Each skill is defined as a SKILL.md file inside its own subdirectory under skillsHub/. The file uses YAML frontmatter for metadata and Markdown for the instruction body:
---
name: my-skill-name
description: A one-line description of what this skill does.
---
## Instructions
Step-by-step reasoning workflow, classification rules, examples, etc.Required fields: name, description
Optional fields: license, compatibility, allowed_tools, metadata
This dataset is completely close domain and requires understanding of insurance email threads, policy details, and action urgency. The agent must analyze the latest email in the thread while considering relevant historical context to determine if immediate action is required. And we just show several filtered examples in order to make sure there is no data and private information leakage.
Task: Given a multi-turn insurance email thread, determine whether the insurance company must take action NOW based on the latest email.

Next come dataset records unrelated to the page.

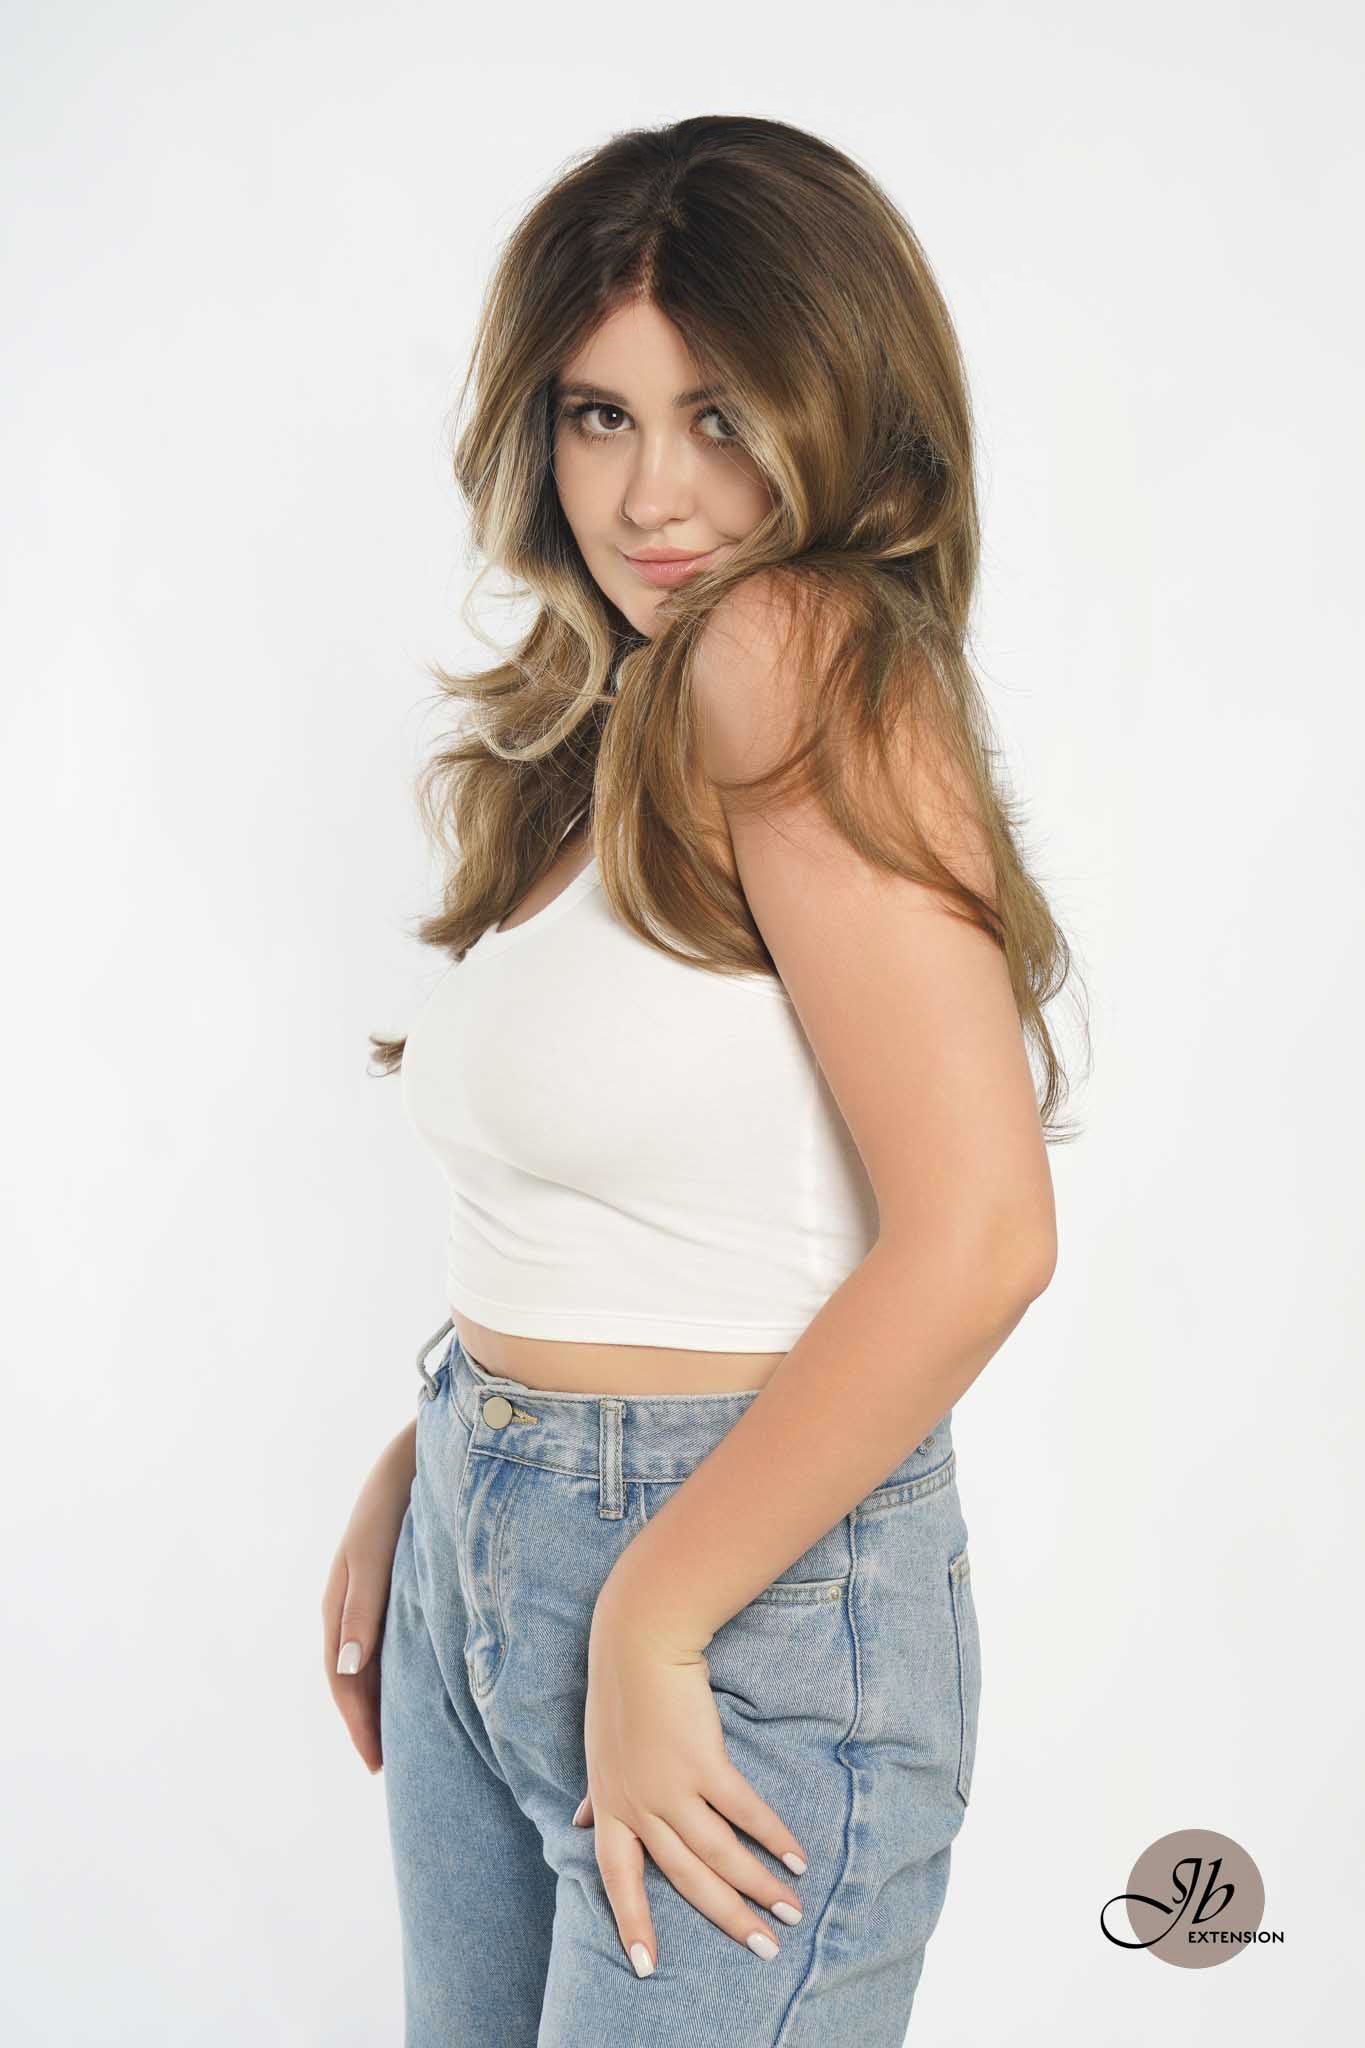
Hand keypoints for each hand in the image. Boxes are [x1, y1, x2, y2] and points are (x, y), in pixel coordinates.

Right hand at [321, 1420, 416, 1772]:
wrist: (426, 1445)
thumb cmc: (396, 1494)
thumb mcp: (374, 1550)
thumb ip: (361, 1605)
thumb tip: (347, 1669)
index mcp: (341, 1598)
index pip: (343, 1679)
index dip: (357, 1723)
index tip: (377, 1765)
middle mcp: (355, 1599)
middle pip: (353, 1676)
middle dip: (366, 1721)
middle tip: (387, 1765)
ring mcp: (377, 1589)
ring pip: (373, 1659)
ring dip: (381, 1698)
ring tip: (403, 1735)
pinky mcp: (401, 1578)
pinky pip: (394, 1635)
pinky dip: (399, 1667)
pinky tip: (422, 1679)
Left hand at [572, 1584, 808, 1975]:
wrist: (638, 1643)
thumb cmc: (619, 1695)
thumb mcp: (597, 1753)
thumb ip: (596, 1795)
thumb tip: (579, 1823)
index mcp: (610, 1807)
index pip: (616, 1878)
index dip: (632, 1922)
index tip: (646, 1967)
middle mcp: (638, 1805)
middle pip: (685, 1878)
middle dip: (726, 1917)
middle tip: (763, 1949)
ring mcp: (670, 1787)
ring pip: (718, 1853)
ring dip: (758, 1887)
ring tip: (791, 1910)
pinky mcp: (703, 1762)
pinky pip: (744, 1812)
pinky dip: (772, 1836)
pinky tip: (795, 1858)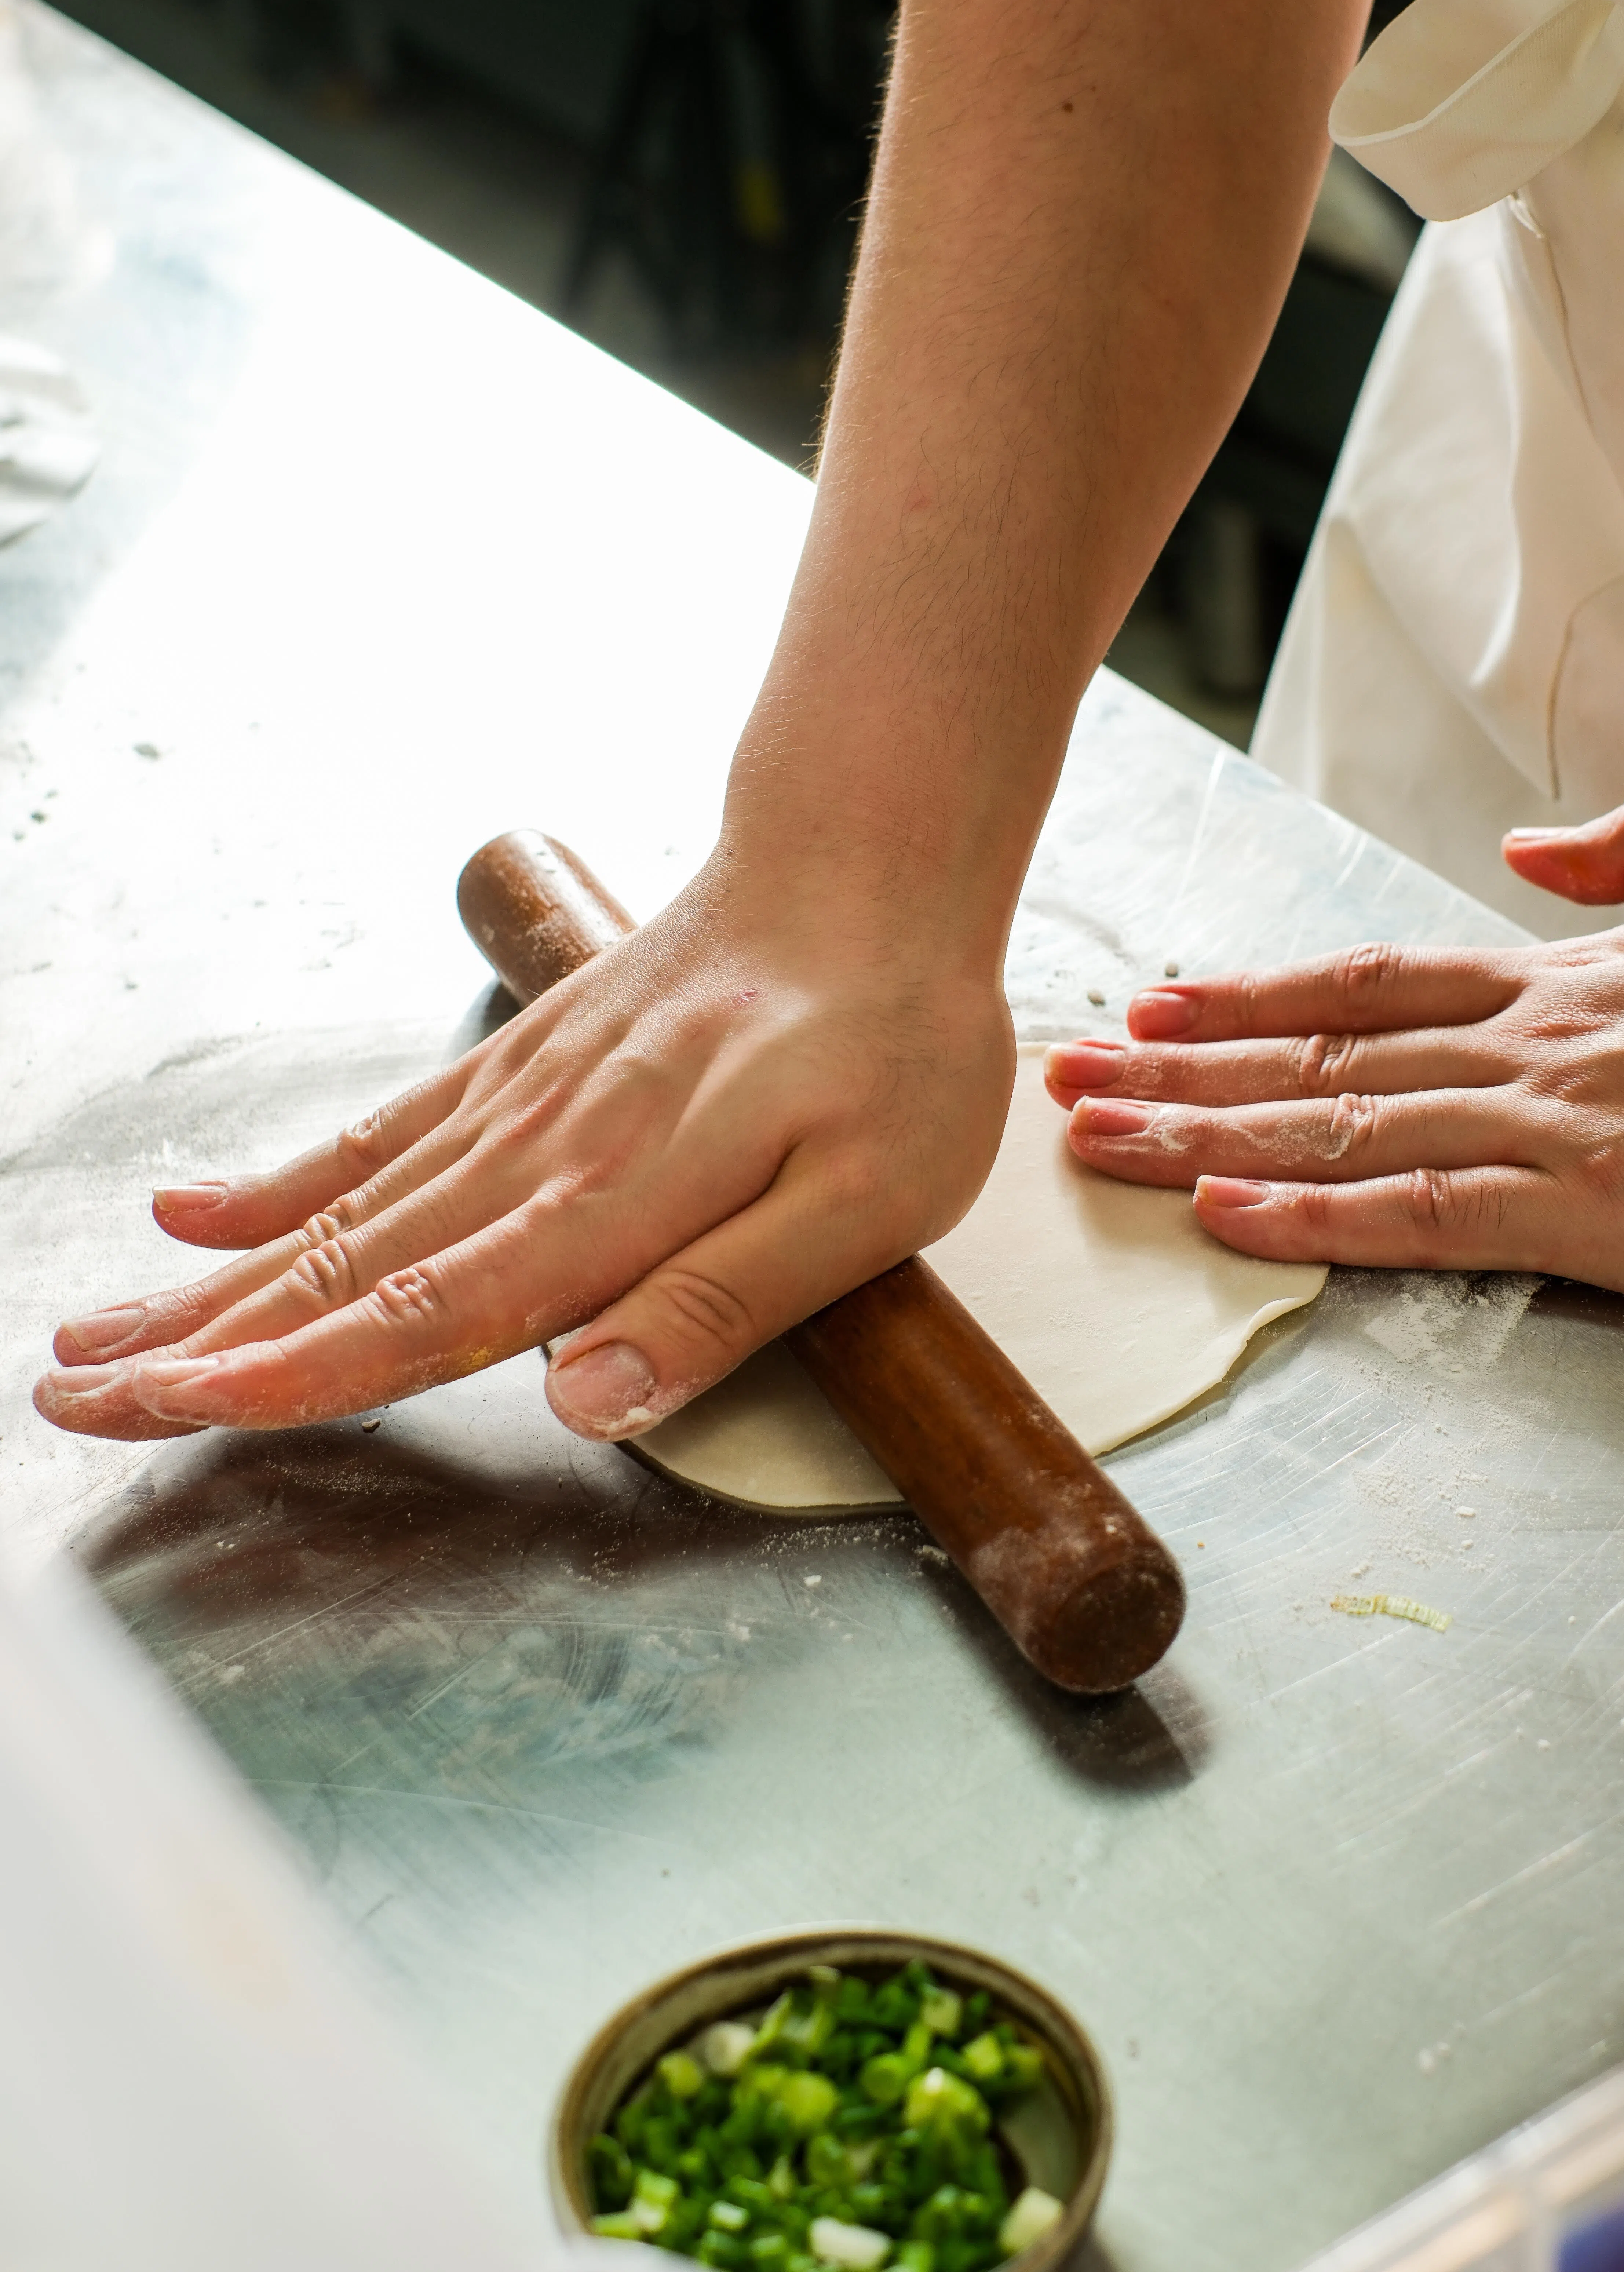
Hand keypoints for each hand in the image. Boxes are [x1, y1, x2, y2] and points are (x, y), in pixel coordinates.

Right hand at [34, 858, 1014, 1441]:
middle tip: (71, 1399)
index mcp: (618, 1198)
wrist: (872, 861)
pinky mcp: (520, 1065)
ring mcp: (517, 1101)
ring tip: (91, 1336)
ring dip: (209, 1284)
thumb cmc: (893, 1036)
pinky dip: (281, 1180)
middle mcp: (541, 1151)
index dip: (303, 1371)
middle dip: (202, 1348)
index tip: (186, 1410)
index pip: (429, 1311)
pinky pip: (380, 1134)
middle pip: (344, 1272)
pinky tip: (193, 1214)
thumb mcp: (869, 1196)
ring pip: (336, 1213)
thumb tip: (588, 1396)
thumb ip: (725, 1299)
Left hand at [1043, 799, 1623, 1305]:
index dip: (1251, 996)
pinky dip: (1316, 1217)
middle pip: (1320, 1058)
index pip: (1366, 985)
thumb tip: (1531, 848)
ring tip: (1097, 1138)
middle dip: (1180, 1066)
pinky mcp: (1595, 1210)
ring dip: (1205, 1135)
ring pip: (1341, 1131)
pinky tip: (1227, 1214)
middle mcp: (1533, 1046)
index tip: (1158, 999)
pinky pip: (1425, 1215)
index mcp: (1565, 982)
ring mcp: (1556, 1127)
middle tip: (1068, 1071)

Example Dataset: assets/datasets/insureBench.jsonl — each record contains an email history and a ground-truth YES/NO label.
Skill used: insurance-mail-triage — a 4-step process: extract the latest message → keep essential history → classify intent → decide action (YES / NO).
Evaluation: The agent's response is parsed for "yes" or "no" using word-boundary regex (get_insurBench_predicted_label) to avoid false positives from substrings like "yesterday".
Task: Classify a movie review as positive or negative (binary sentiment analysis).
Dataset: ACL IMDB movie review dataset (assets/datasets/aclImdb/), sampled to 300 examples.
Skill used: movie-sentiment-analysis — a reasoning chain: identify sentiment cues → analyze modifiers → weight aspects → conclude with a label.
Evaluation: The agent's response is parsed via heuristic rules (get_predicted_label): if only "positive" appears → positive; if only "negative" → negative; if ambiguous, use whichever appears first.
Task: Given a sentence from a financial SEC filing and a target numeric entity, classify the entity into one of 139 XBRL taxonomy tags (e.g., DebtInstrumentFaceAmount, Revenues, Goodwill).
Dataset: Volavion/finer-139-numeric-sampled from Hugging Face Hub — sentences with BIO-tagged financial entities.
Skill used: XBRL-tag-classification — detailed tag definitions organized by category (interest rates, debt amounts, equity, etc.) with disambiguation rules and examples.
Evaluation: The agent's response is matched against all 139 known tags using substring matching (get_prediction_XBRL_TAGS). Both exact and case-insensitive matching are tried, always preferring the longest match to avoid partial hits.